La cosa no estaba nada clara pero Don Juan quería batallar: «No se molesten vuestras mercedes sino en pelear.» Animaba a toda la tropa y no permitió que nadie planteara cualquier demora en una lucha que se veía harto igualada. En supremo beau geste, Don Juan llegó a bailar una gallarda en el alcázar de su nave justo antes de entrar en batalla. La lucha fue impresionante y Miguel de Cervantes, que fue soldado y testigo, dijo que «era la mayor ocasión que vieron los siglos». Allí el autor de Don Quijote perdió el uso de la mano izquierda y pasó a ser conocido como el manco de Lepanto.

Lepanto lo cambió todo y terminó con la supremacía marítima de los turcos. Pero no con los piratas berberiscos, que siguieron actuando, esta vez de forma independiente.

Prueba de ellos es que en 1578, el barrio ibicenco de La Marina fue invadido y 120 ibicencos fueron hechos prisioneros.

Argel siguió siendo un nido de piratas hasta bien entrado el siglo XIX. Buena prueba son las instrucciones que daba el bey:

—La hija de Míster McDonnell, joven y hermosa, para mi harén; la hija del cónsul español, que es fea, para servir a la favorita; haré cortar la cabeza al cónsul inglés y también al español, y si se atreven a protestar, todos los cónsules serán muertos.

Los piratas berberiscos no fueron aniquilados hasta 1830. EEUU, Francia, Inglaterra, España…estaban más que hartas de sus fechorías y robos.

A SANGRE Y FUEGO EN DEFENSA DE IBIZA

Las costas de Ibiza y Formentera fueron durante largas centurias objeto de constantes invasiones de fieros piratas y escuadras enemigas.

La situación llegó a alcanzar unas cotas de dramatismo tales que la isla de Formentera, aún más desprotegida que su hermana mayor, fue despoblándose paulatinamente hasta quedar desierta a principios del XVI por causa de las constantes razzias de los crueles piratas berberiscos, como Drub el Diablo, que la convirtieron en su refugio habitual.

A su mando estaba el coloso Hayrettin Barbarroja (curioso que un hombre nacido en la femenina Lesbos fuera tan fiero y temible), soberbio navegante que se alió con el sultán Solimán y llegó a almirante otomano, con una energía tan poderosa que continuó mandando la flota siendo octogenario. Cuando asoló Menorca, dejó un caballo en la playa con un mensaje atado a la crin que era toda una declaración de intenciones: «Soy el trueno de los cielos. Mi venganza no se saciará hasta que os haya matado a todos y esclavizado a vuestras mujeres e hijas».

Durante el siglo XIV comenzaron a construirse en Ibiza las famosas iglesias fortificadas, en las que se rezaba piadosamente al lado de los cañones. En su interior se guarecían los habitantes cuando se daba la alarma ante una invasión. Tal fue el caso de la iglesia de Santa Eulalia que tuvo que defenderse a cañonazos del cerco a que la sometió una fuerza invasora de 700 moros que habían desembarcado en la costa de San Carlos. El balance fue de cuatro ibicencos muertos y 25 cautivos.

▶ SOLICITUD DE TRABAJO 1
Según el texto de estudio, ¿en qué año fueron finalmente aniquilados los piratas berberiscos?

▶ DATOS PROPORCIONADOS
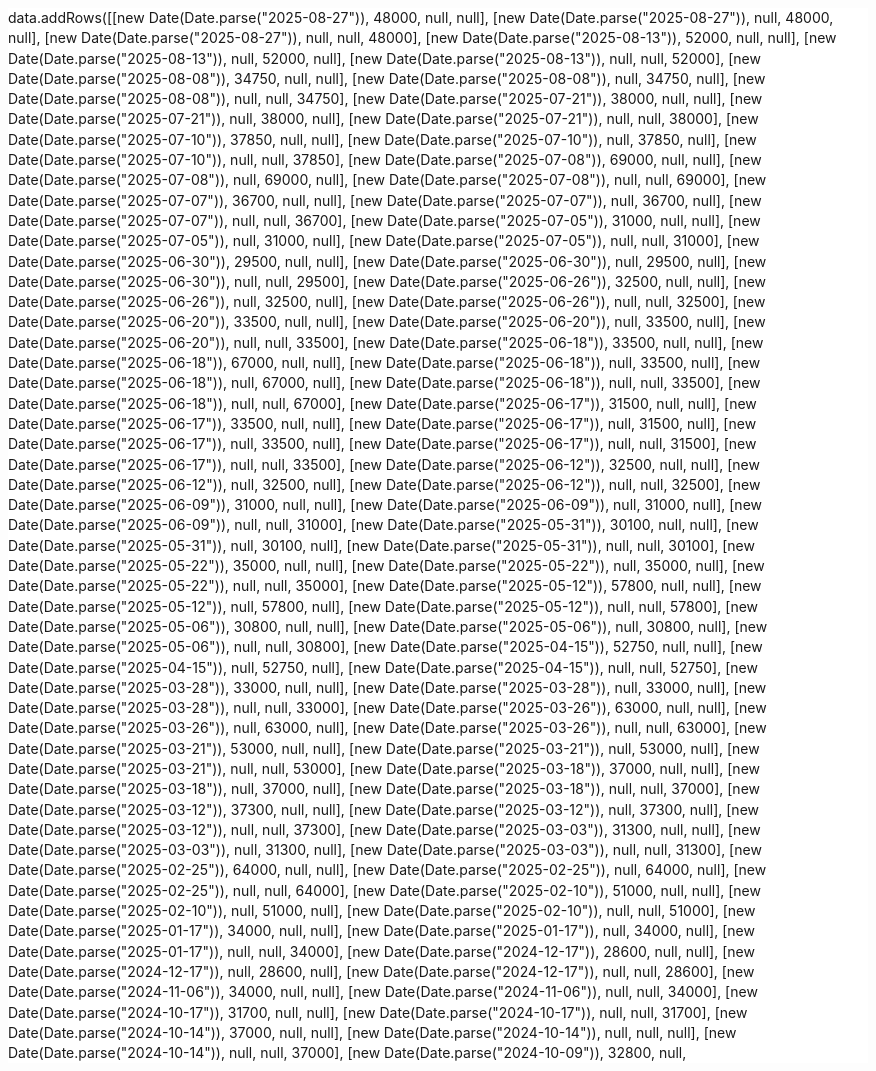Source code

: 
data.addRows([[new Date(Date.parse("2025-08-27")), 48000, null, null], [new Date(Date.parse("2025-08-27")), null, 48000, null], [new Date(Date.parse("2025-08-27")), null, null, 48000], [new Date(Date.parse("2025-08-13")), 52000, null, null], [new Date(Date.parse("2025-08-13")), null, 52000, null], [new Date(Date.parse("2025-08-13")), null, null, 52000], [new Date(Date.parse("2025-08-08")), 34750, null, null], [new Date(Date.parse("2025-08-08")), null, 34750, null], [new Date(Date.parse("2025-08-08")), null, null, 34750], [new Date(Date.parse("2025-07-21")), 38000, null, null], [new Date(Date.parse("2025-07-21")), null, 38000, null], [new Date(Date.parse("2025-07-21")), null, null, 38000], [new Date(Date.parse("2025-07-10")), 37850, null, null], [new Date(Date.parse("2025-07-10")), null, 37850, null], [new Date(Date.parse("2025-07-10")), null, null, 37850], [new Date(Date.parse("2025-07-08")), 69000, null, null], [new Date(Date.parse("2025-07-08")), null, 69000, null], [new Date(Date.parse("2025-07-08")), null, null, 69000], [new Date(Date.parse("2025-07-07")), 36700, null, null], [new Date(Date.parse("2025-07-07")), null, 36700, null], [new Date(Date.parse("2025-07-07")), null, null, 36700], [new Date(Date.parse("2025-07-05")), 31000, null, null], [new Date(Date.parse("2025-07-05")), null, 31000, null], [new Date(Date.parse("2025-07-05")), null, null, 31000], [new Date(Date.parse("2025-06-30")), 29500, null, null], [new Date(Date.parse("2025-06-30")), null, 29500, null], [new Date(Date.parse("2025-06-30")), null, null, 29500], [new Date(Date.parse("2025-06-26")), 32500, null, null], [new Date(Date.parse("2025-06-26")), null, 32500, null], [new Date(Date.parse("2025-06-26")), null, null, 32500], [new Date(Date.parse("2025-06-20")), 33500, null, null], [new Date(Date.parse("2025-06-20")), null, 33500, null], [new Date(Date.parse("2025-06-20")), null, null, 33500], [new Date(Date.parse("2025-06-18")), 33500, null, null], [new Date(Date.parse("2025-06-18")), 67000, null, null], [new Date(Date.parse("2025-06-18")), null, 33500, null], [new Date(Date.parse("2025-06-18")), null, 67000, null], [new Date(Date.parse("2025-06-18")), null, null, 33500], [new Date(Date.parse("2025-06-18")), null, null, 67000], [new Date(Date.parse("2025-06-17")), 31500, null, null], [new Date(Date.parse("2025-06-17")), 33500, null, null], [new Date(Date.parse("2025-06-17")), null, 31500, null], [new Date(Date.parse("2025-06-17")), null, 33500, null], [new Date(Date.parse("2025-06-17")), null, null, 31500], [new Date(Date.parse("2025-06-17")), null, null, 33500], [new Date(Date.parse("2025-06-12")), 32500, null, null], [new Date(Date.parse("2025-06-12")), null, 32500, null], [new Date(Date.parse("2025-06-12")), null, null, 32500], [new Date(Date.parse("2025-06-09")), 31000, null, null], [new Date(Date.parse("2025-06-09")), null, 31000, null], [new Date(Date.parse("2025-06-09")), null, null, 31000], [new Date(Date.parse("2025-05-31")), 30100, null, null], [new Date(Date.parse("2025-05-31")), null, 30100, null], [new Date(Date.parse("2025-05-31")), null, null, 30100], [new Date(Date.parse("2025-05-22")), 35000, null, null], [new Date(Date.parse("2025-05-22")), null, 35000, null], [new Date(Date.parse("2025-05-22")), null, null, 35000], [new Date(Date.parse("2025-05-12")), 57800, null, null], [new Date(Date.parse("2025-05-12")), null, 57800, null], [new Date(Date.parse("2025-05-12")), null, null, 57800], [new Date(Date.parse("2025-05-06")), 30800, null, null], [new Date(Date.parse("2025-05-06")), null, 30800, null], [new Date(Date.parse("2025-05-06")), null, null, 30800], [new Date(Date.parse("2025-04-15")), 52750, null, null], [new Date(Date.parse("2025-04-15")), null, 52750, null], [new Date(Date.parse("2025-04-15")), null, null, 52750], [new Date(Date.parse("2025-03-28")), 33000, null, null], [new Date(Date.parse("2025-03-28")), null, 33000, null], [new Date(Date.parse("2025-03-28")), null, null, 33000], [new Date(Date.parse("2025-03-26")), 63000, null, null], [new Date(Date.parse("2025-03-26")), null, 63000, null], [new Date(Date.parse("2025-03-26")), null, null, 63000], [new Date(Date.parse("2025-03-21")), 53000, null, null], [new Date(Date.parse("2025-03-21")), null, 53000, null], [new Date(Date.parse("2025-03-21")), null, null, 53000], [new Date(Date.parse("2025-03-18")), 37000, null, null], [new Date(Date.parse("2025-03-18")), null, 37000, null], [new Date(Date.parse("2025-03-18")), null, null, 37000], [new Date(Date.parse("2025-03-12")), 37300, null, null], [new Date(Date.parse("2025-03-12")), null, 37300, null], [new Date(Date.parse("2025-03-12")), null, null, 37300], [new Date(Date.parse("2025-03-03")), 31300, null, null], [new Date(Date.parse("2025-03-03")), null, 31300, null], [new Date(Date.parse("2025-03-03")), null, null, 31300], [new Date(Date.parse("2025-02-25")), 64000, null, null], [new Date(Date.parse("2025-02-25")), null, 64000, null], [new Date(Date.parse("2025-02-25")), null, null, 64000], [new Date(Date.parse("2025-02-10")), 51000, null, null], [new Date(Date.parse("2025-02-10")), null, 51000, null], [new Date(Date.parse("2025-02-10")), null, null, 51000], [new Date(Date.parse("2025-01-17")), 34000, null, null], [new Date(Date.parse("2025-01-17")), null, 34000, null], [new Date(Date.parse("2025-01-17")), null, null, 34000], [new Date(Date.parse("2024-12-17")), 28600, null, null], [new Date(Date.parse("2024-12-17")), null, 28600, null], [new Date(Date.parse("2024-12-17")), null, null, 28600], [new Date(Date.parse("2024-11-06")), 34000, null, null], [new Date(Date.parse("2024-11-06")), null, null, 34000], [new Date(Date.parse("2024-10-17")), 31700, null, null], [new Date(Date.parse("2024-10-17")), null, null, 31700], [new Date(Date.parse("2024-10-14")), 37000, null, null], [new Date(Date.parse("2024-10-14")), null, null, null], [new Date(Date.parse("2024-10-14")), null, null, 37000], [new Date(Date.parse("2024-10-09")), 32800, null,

* * *

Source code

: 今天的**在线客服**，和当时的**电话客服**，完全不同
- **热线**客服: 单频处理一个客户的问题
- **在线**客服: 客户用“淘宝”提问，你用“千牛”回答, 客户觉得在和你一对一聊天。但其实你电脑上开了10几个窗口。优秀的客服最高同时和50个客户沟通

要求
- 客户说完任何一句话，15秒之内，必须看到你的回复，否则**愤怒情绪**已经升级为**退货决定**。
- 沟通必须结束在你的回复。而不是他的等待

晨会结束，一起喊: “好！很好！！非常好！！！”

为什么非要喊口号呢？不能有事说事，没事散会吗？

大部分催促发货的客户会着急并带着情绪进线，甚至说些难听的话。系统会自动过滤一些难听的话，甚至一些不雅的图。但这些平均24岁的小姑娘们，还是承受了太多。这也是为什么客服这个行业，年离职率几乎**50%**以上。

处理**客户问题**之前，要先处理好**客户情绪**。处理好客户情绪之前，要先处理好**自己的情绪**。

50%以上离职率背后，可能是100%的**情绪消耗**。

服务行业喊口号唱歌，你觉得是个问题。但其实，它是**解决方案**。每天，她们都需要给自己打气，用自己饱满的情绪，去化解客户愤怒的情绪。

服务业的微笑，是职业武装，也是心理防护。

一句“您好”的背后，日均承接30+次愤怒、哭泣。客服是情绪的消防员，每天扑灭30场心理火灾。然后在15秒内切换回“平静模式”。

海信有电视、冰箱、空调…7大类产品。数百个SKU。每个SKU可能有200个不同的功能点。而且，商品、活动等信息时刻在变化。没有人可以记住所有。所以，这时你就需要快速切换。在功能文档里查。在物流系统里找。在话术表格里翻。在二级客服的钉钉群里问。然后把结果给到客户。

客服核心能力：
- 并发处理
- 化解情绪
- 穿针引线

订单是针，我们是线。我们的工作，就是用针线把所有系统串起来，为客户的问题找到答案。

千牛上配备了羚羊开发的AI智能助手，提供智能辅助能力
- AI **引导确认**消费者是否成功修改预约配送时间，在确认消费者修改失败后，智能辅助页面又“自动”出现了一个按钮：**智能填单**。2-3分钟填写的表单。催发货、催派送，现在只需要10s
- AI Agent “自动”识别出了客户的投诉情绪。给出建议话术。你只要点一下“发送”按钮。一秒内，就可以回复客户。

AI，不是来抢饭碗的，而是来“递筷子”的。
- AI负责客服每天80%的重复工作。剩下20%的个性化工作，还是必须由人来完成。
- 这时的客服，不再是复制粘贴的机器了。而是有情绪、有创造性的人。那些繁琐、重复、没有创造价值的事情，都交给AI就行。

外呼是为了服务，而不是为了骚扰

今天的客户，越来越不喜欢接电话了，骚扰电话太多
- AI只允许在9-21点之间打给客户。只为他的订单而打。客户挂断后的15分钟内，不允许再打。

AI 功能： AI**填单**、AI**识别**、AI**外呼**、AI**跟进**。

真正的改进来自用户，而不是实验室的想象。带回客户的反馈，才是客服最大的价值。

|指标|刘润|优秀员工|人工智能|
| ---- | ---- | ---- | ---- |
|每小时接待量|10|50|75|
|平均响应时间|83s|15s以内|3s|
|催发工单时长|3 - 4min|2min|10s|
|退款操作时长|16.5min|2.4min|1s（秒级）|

▶ SOLICITUD DE TRABAJO 2
Exprese como tabla Markdown, con las columnas «n» (número de fila) y «Línea», todo lo que figura en las entradas desde la línea que contiene "为什么非要喊口号呢？不能有事说事，没事散会吗？" hasta la que contiene "真正的改进来自用户，而不是实验室的想象。带回客户的反馈，才是客服最大的价值。", ambas incluidas. Omita las líneas en blanco.

▶ RESULTADO DEL EJERCICIO 1
En 1830.

▶ RESULTADO DEL EJERCICIO 2
| n | Línea |
|---|---|
| 1 | 为什么非要喊口号呢？不能有事说事，没事散会吗？ |
| 2 | 大部分催促发货的客户会着急并带着情绪进线，甚至说些难听的话。系统会自动过滤一些难听的话，甚至一些不雅的图。但这些平均24岁的小姑娘们，还是承受了太多。这也是为什么客服这个行业，年离职率几乎**50%**以上。 |
| 3 | 处理**客户问题**之前，要先处理好**客户情绪**。处理好客户情绪之前，要先处理好**自己的情绪**。 |
| 4 | 50%以上离职率背后，可能是100%的**情绪消耗**。 |
| 5 | 服务行业喊口号唱歌，你觉得是个问题。但其实，它是**解决方案**。每天，她们都需要给自己打气，用自己饱满的情绪，去化解客户愤怒的情绪。 |
| 6 | 服务业的微笑，是职业武装，也是心理防护。 |
| 7 | 一句“您好”的背后，日均承接30+次愤怒、哭泣。客服是情绪的消防员，每天扑灭30场心理火灾。然后在15秒内切换回“平静模式”。 |
| 8 | 海信有电视、冰箱、空调…7大类产品。数百个SKU。每个SKU可能有200个不同的功能点。而且，商品、活动等信息时刻在变化。没有人可以记住所有。所以，这时你就需要快速切换。在功能文档里查。在物流系统里找。在话术表格里翻。在二级客服的钉钉群里问。然后把结果给到客户。 |
| 9 | 客服核心能力： |
| 10 | - 并发处理 |
| 11 | - 化解情绪 |
| 12 | - 穿针引线 |
| 13 | 订单是针，我们是线。我们的工作，就是用针线把所有系统串起来，为客户的问题找到答案。 |
| 14 | 千牛上配备了羚羊开发的AI智能助手，提供智能辅助能力 |
| 15 | - AI **引导确认**消费者是否成功修改预约配送时间，在确认消费者修改失败后，智能辅助页面又“自动”出现了一个按钮：**智能填单**。2-3分钟填写的表单。催发货、催派送，现在只需要10s |
| 16 | - AI Agent “自动”识别出了客户的投诉情绪。给出建议话术。你只要点一下“发送”按钮。一秒内，就可以回复客户。 |
| 17 | AI，不是来抢饭碗的，而是来“递筷子”的。 |
| 18 | - AI负责客服每天80%的重复工作。剩下20%的个性化工作，还是必须由人来完成。 |
| 19 | - 这时的客服，不再是复制粘贴的机器了。而是有情绪、有创造性的人。那些繁琐、重复、没有创造价值的事情，都交给AI就行。 |
| 20 | 外呼是为了服务，而不是为了骚扰 |
| 21 | 今天的客户，越来越不喜欢接电话了，骚扰电话太多 |
| 22 | - AI只允许在9-21点之间打给客户。只为他的订单而打。客户挂断后的15分钟内，不允许再打。 |
| 23 | AI 功能： AI**填单**、AI**识别**、AI**外呼**、AI**跟进**。 |
| 24 | 真正的改进来自用户，而不是实验室的想象。带回客户的反馈，才是客服最大的价值。 |